One of the “first time” situations for most is their first time purchasing a car. Most of the time that means purchasing a used vehicle but sometimes a new one. A post featured in Nationwide’s blog, does a great job of outlining some of the things for first time car buyers to consider such as financing, the car search and the purchase.
First and foremost, it’s important to sit down and create a checklist of what you want and need. Create a pie-in-the-sky wish list because you can always mark things off once you get rolling. Second, you need to figure out what you can afford. Third, you need to learn best practices and pitfalls of actually buying a car!
What can you afford?
Yes, it’s nice to want a dream car, but it won’t be of use if it’s sitting in the driveway because you didn’t factor in the cost of insurance. Or worse, you can’t afford the payments. Utilize a financing calculator to figure out whether it can fit into your budget.
What kind of car do you want or need?
It’s time to sit down and evaluate what you like and don’t like in a vehicle. Do you want a car, truck or SUV? Do you want something with good gas mileage? Does it need to seat a certain number of family members? Nationwide’s First-Time Car Buyer Guide: Tools and Resources from their In The Nation blog provides a list of resources for answering these questions. We recommend that you test drive, research, and experiment with different types of cars to find out what you like and don’t like. Visit an auto show and you’ll be able to check out several types all at once! Even if you are seeking a pre-owned car, learning about options will help ensure you get what you want.
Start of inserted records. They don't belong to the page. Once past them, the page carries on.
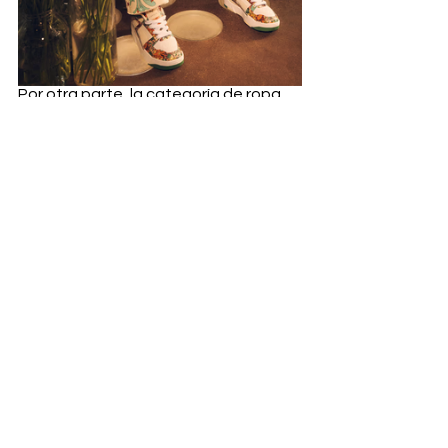
Por otra parte, la categoría de ropa 
de la colaboración presenta narcisos 
azules grabados en el lateral de los 
pantalones blancos, junto con 
chaquetas bomber verdes y 
sudaderas con capucha recortadas.
PUMA
 x Liberty
 ya está disponible.
Fashion
Ver todo
Entradas recientes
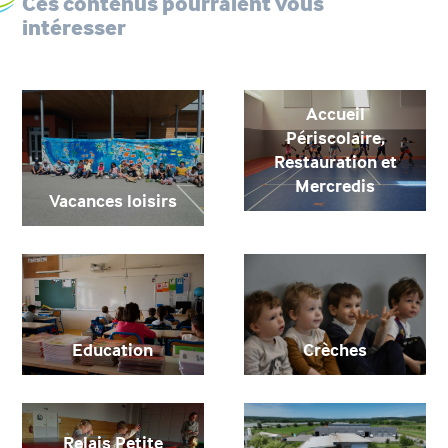
Ces contenus pourraient vous
intéresser
Accueil
Périscolaire,
Restauration et
Mercredis
Vacances loisirs
Education
Crèches
Relais Petite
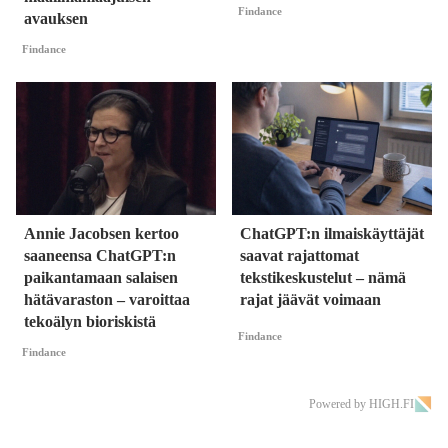
Findance
avauksen
Findance
Annie Jacobsen kertoo
ChatGPT:n ilmaiskäyttäjät
saaneensa ChatGPT:n
saavat rajattomat
paikantamaan salaisen
tekstikeskustelut – nämä
hätävaraston – varoittaa
rajat jäävät voimaan
tekoälyn bioriskistä
Findance
Findance
Powered by HIGH.FI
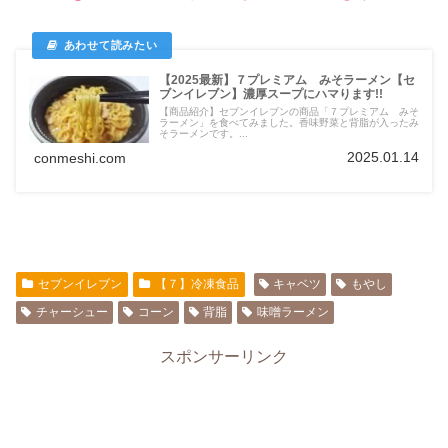
【2025最新】７プレミアム みそラーメン【セ
ブンイレブン】濃厚スープにハマります!!
【商品紹介】セブンイレブンの商品「７プレミアム みそ
ラーメン」を食べてみました。香味野菜と背脂が入ったみ
そラーメンです。...
2025.01.14
conmeshi.com
セブンイレブン
【７】冷凍食品
キャベツ
もやし
チャーシュー
コーン
背脂
味噌ラーメン
スポンサーリンク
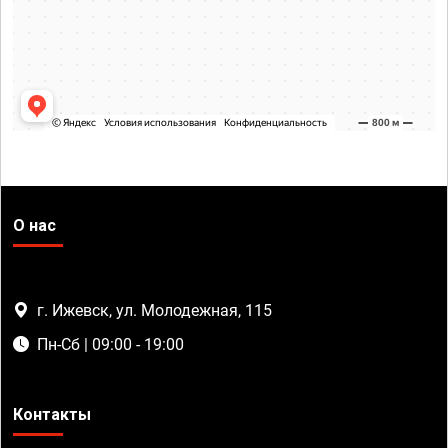
О нас
г. Ижевск, ул. Молодежная, 115
Пн-Сб | 09:00 - 19:00
Контакты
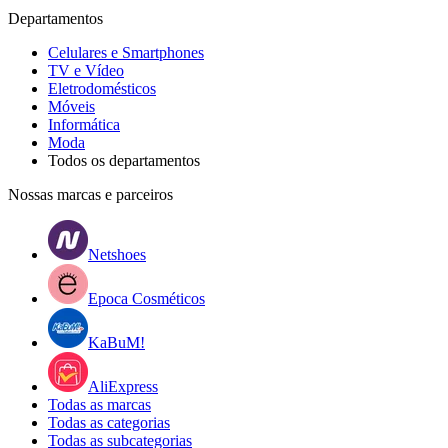
Departamentos
Celulares e Smartphones
TV e Vídeo
Eletrodomésticos
Móveis
Informática
Moda
Todos os departamentos
Nossas marcas e parceiros
Netshoes
Epoca Cosméticos
KaBuM!
AliExpress
Todas as marcas
Todas as categorias
Todas as subcategorias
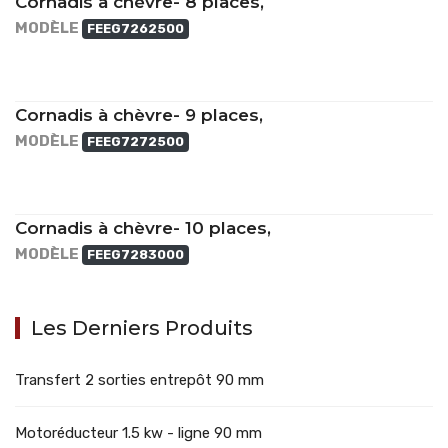
Cornadis à chèvre- 8 places,
MODÈLE
FEEG7262500
Cornadis à chèvre- 9 places,
MODÈLE
FEEG7272500
Cornadis à chèvre- 10 places,
MODÈLE
FEEG7283000
Les Derniers Produits
Transfert 2 sorties entrepôt 90 mm
Motoréducteur 1.5 kw - ligne 90 mm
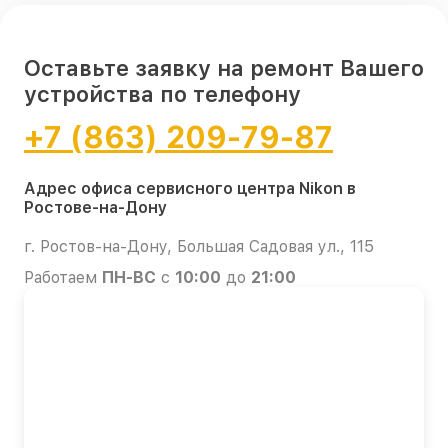
Оставьте заявку на ремонт Вашего
устройства по телефону
+7 (863) 209-79-87
Адрес офиса сервисного центра Nikon в
Ростове-на-Дону
г. Ростов-на-Дону, Большая Садовая ул., 115
Работаем
ПН-ВС
с
10:00
до
21:00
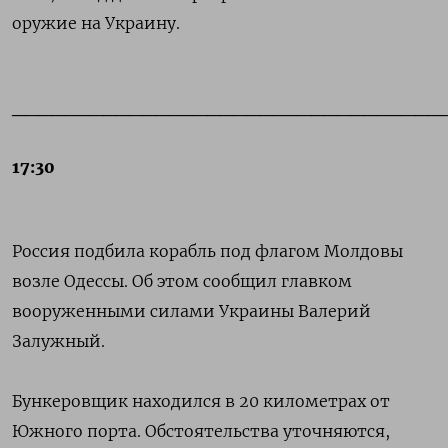
оружие на Украину.
_________________________________
17:30
Россия подбила корабль под флагом Молдовы
возле Одессы. Об этом сообщил главком
вооруженными силами Украины Валерий
Залужный.
Бункеровщик находился в 20 километрах от
Южного порта. Обстоятельства уточняются,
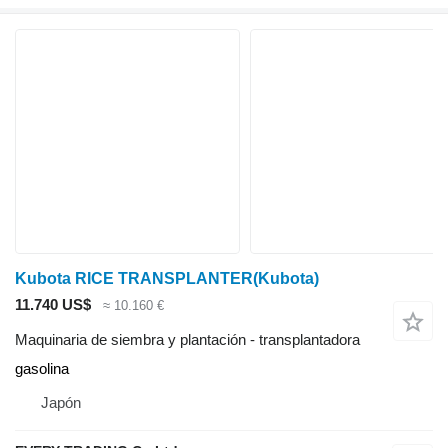
Kubota RICE TRANSPLANTER(Kubota)
11.740 US$
≈ 10.160 €
Maquinaria de siembra y plantación - transplantadora
gasolina
Japón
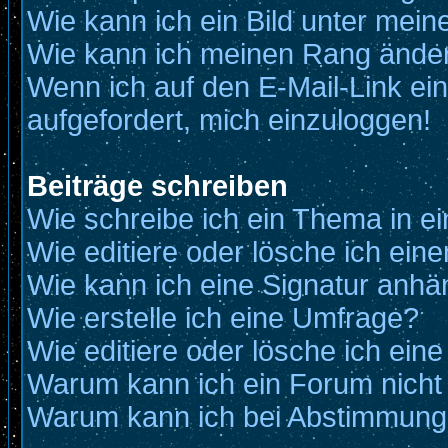
Wie kann ich ein Bild unter me
Wie kann ich meinen Rang ände
Wenn ich auf den E-Mail-Link ein
aufgefordert, mich einzuloggen!
Beiträge schreiben
Wie schreibe ich ein Thema in e
Wie editiere oder lösche ich eine
Wie kann ich eine Signatur anh
Wie erstelle ich eine Umfrage?
Wie editiere oder lösche ich ein
Warum kann ich ein Forum nicht
Warum kann ich bei Abstimmung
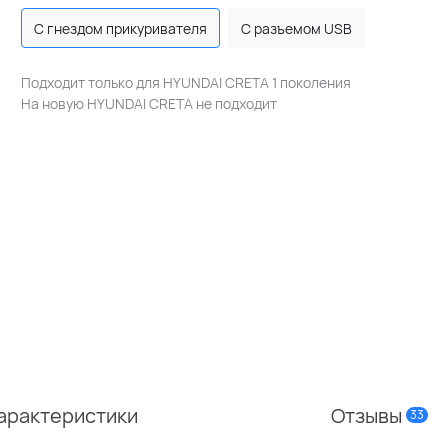
С гнездом прикуривателя
С разъемом USB
Подходит только для HYUNDAI CRETA 1 поколения
На новую HYUNDAI CRETA не подходит
арактеристики
Отзывы
33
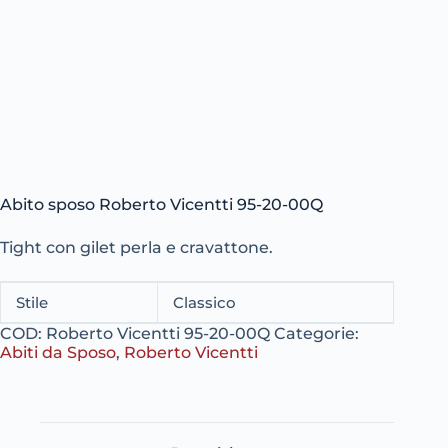
Abito sposo Roberto Vicentti 95-20-00Q
Tight con gilet perla e cravattone.
Stile
Classico
COD:
Roberto Vicentti 95-20-00Q
Categorie:
Abiti da Sposo
,
Roberto Vicentti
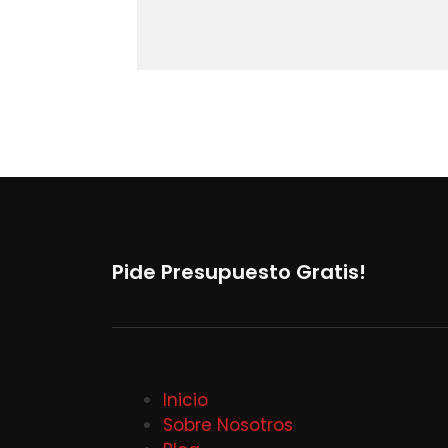
Pide Presupuesto Gratis!
Inicio
Sobre Nosotros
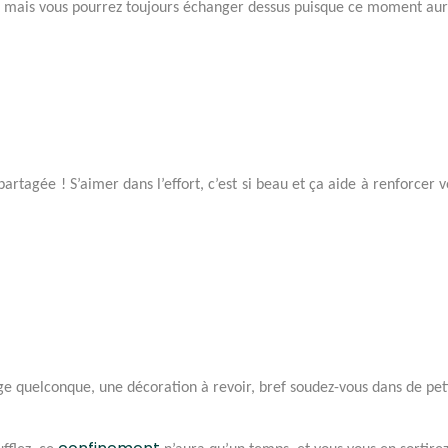
le, mais vous pourrez toujours échanger dessus puisque ce moment au
artagée ! S’aimer dans l’effort, c’est si beau et ça aide à renforcer 
ge quelconque, une décoration à revoir, bref soudez-vous dans de pet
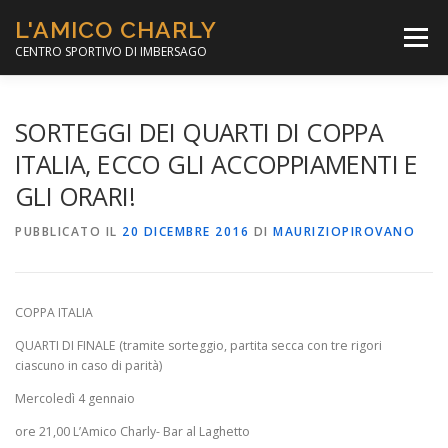
Passa
L'AMICO CHARLY
al
Menù
contenuto
CENTRO SPORTIVO DI IMBERSAGO
LA SOCCER LEAGUE
CORSO CALCIO A 5
SORTEGGI DEI QUARTI DI COPPA
ITALIA, ECCO GLI ACCOPPIAMENTI E
GLI ORARI!
PER IL SOCIALE
MINIBASKET
PUBBLICATO IL
20 DICEMBRE 2016
DI
MAURIZIOPIROVANO
SCUOLA TENNIS
COPPA ITALIA
QUARTI DI FINALE (tramite sorteggio, partita secca con tre rigori
ciascuno in caso di parità)
Mercoledì 4 gennaio
ore 21,00 L’Amico Charly- Bar al Laghetto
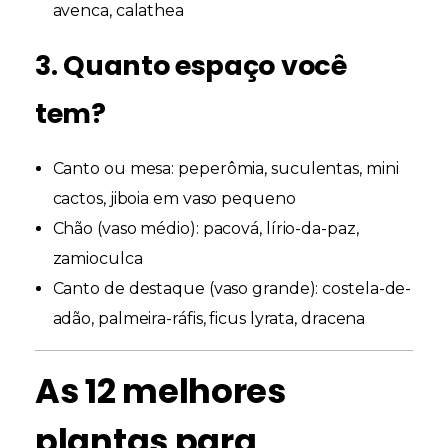
avenca, calathea
3. Quanto espaço você
tem?
Canto ou mesa:
peperômia, suculentas, mini
cactos, jiboia em vaso pequeno
Chão (vaso médio):
pacová, lírio-da-paz,
zamioculca
Canto de destaque (vaso grande):
costela-de-
adão, palmeira-ráfis, ficus lyrata, dracena
As 12 melhores
plantas para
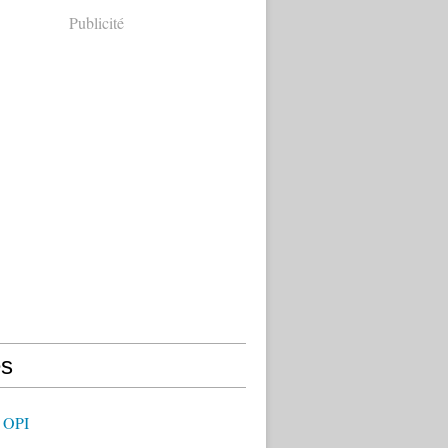
Publicité
s
 OPI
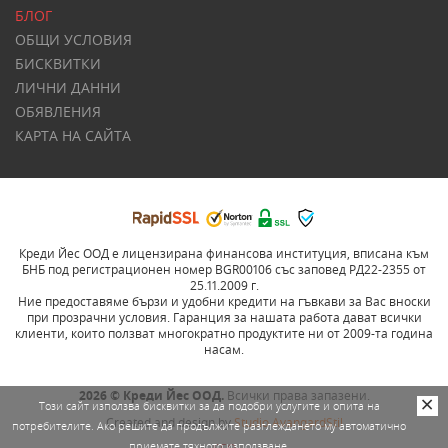
БЛОГ
ОБЩИ УСЛОВИЯ
БИСКВИТКИ
ЛИЧНИ ДАННИ
ОБЯВЛЕНИЯ
КАРТА НА САЙТА
Креди Йес ООД е лицензирана финансова институция, вписана към
БНБ под регистрационен номер BGR00106 със заповед РД22-2355 от
25.11.2009 г.
Ние предоставяме бързи и удобни кредити на гъвкави за Вас вноски
при прозрачни условия. Гаранция за нашата работа дават всички
клиенти, които ползват многократно продуктите ни от 2009-та година
насам.
2026 © Креди Йес ООД.
Всички права запазени.
Този сайт използва бисквитки за да подобри услугите и опита на
Created and design by
Studio AvangardStil
потребителите. Ако решите да продължите разглеждането му автоматично
приемате тяхното използване.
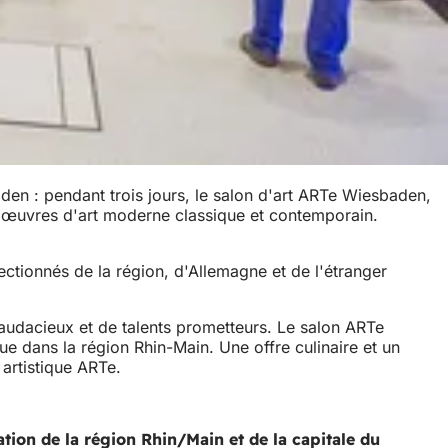
 : pendant trois jours, le salon d'art ARTe Wiesbaden,
e d'œuvres d'art moderne classique et contemporain.
lectionnés de la région, d'Allemagne et de l'étranger
 audacieux et de talents prometteurs. Le salon ARTe
 dans la région Rhin-Main. Une offre culinaire et un
artistique ARTe.
tion de la région Rhin/Main et de la capitale du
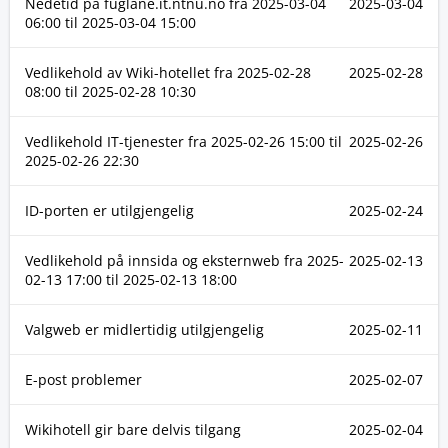
Nedetid på fuglane.it.ntnu.no fra
2025-03-04
2025-03-04
06:00
til
2025-03-04 15:00
Vedlikehold av Wiki-hotellet fra
2025-02-28
2025-02-28
08:00
til
2025-02-28 10:30
Vedlikehold IT-tjenester fra
2025-02-26 15:00
til
2025-02-26
2025-02-26 22:30
ID-porten er utilgjengelig
2025-02-24
Vedlikehold på innsida og eksternweb fra
2025-
2025-02-13
02-13 17:00
til
2025-02-13 18:00
Valgweb er midlertidig utilgjengelig
2025-02-11
E-post problemer
2025-02-07
Wikihotell gir bare delvis tilgang
2025-02-04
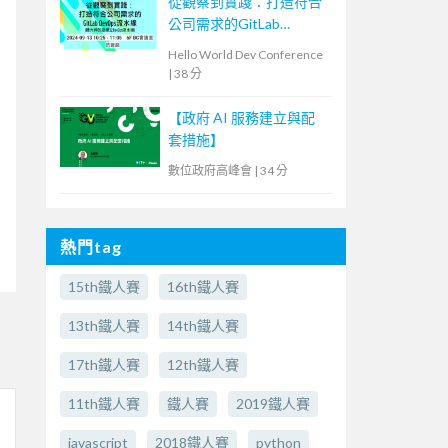
從觀察到實踐：打造符合
公司需求的GitLab
DevOps流水線
Hello World Dev Conference
|
38 分
【政府 AI 服務建立與配
套措施】
數位政府高峰會
|
34 分
熱門tag
15th鐵人賽
16th鐵人賽
13th鐵人賽
14th鐵人賽
17th鐵人賽
12th鐵人賽
11th鐵人賽
鐵人賽
2019鐵人賽
javascript
2018鐵人賽
python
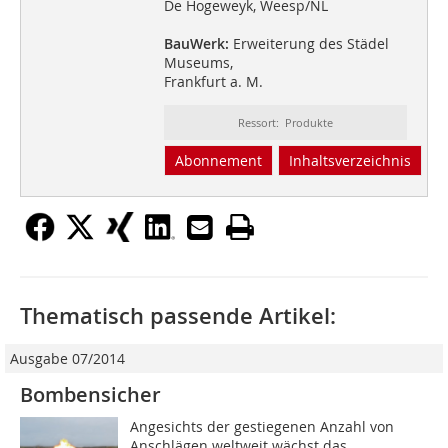
De Hogeweyk, Weesp/NL
BauWerk:
Erweiterung des Städel
Museums,
Frankfurt a. M.
Ressort: Produkte
Abonnement
Inhaltsverzeichnis
Thematisch passende Artikel:
Ausgabe 07/2014
Bombensicher
Angesichts der gestiegenen Anzahl von
Anschlägen weltweit wächst das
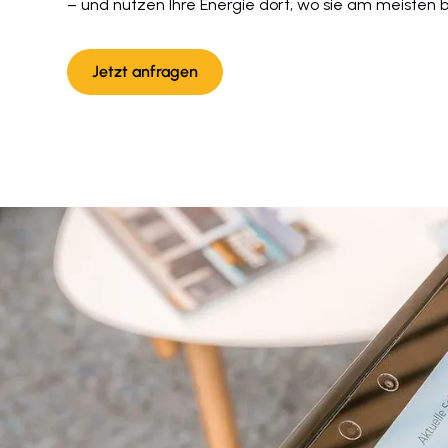
– und nutzen Ihre Energie dort, wo sie am meisten b
Jetzt anfragen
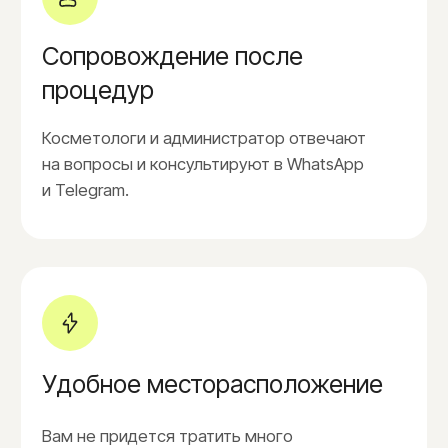
Ягодицы полностью
3.000₽
Ареолы
1.500₽
Бедра
3.000₽
Белая линия живота
1.200₽
Воротниковая зона
1.800₽
Грудь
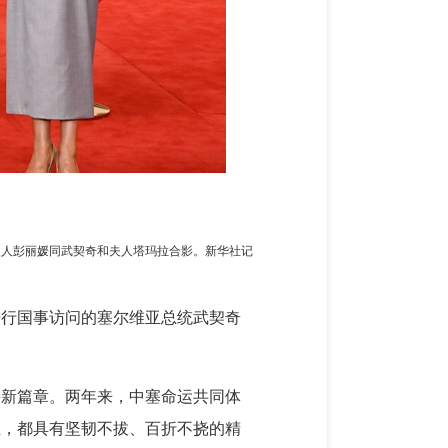
夫人彭丽媛同武契奇和夫人塔玛拉合影。新华社记
进行国事访问的塞尔维亚总统武契奇
崭新篇章。两年来，中塞命运共同体
煌，都具有坚韧不拔、百折不挠的精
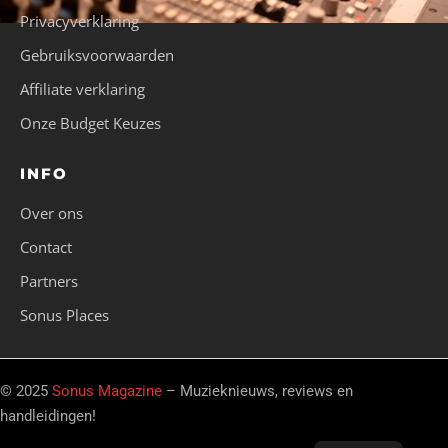
Privacyverklaring
Gebruiksvoorwaarden
Affiliate verklaring
Onze Budget Keuzes
INFO
Over ons
Contact
Partners
Sonus Places
© 2025
Sonus Magazine
– Muzieknieuws, reviews en
handleidingen!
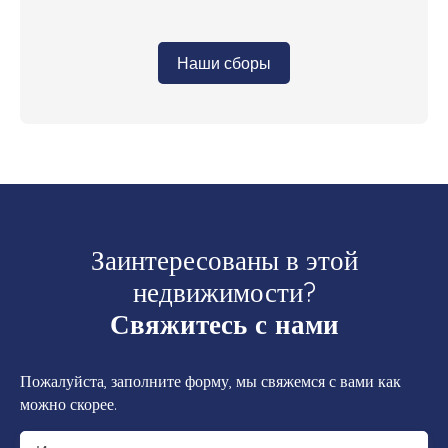
Наши сборы
Заинтересованы в этой
недвижимости?
Свяжитесь с нами
Пожалуйста, заполните форму, мы свяжемся с вами как
можно скорее.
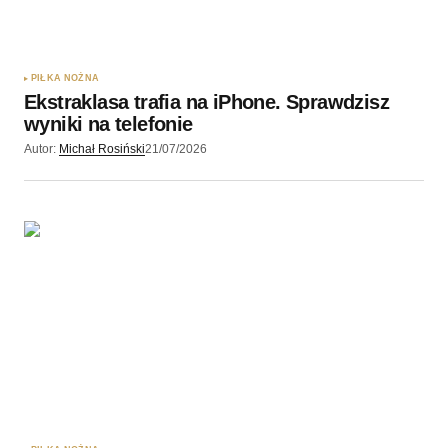
PIŁKA NOŻNA
Ekstraklasa trafia na iPhone. Sprawdzisz
wyniki na telefonie
Autor:
Michał Rosiński
21/07/2026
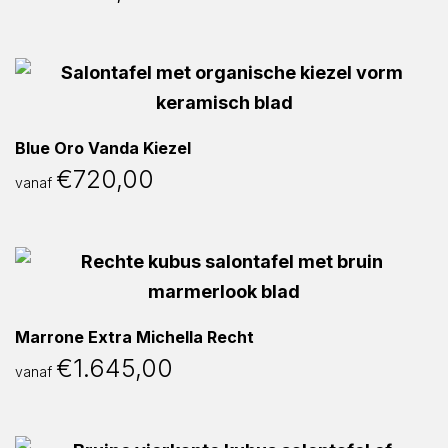
Blue Oro Vanda Kiezel
€
720,00
vanaf
Marrone Extra Michella Recht
€
1.645,00
vanaf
Are you ready to purchase?
You already learned about your budget restrictions but don’t forget to factor in additional costs when settling on a final price. Just because the finance calculator said you can afford it doesn’t mean you should spend THAT much. Walk into the negotiation without a sentimental attachment because the minute you show that it’s THE car you want, that’s the moment you’ll end up paying too much. The First-Time Car Buyer Guide: Tools and Resources offers checklists for inspecting used cars, tips on how to take a test drive and most important – how to deal with car salesmen!
Buying a car for the first time or not, is something that should be taken seriously. Do your homework, research and put your best interests FIRST. Don’t worry about hurting feelings of the person who wants to sell you a car. Don’t settle for a car that doesn’t meet your needs. Use a buyer’s guide to make the process easier and less stressful. What is your biggest fear about purchasing a new (or used) vehicle?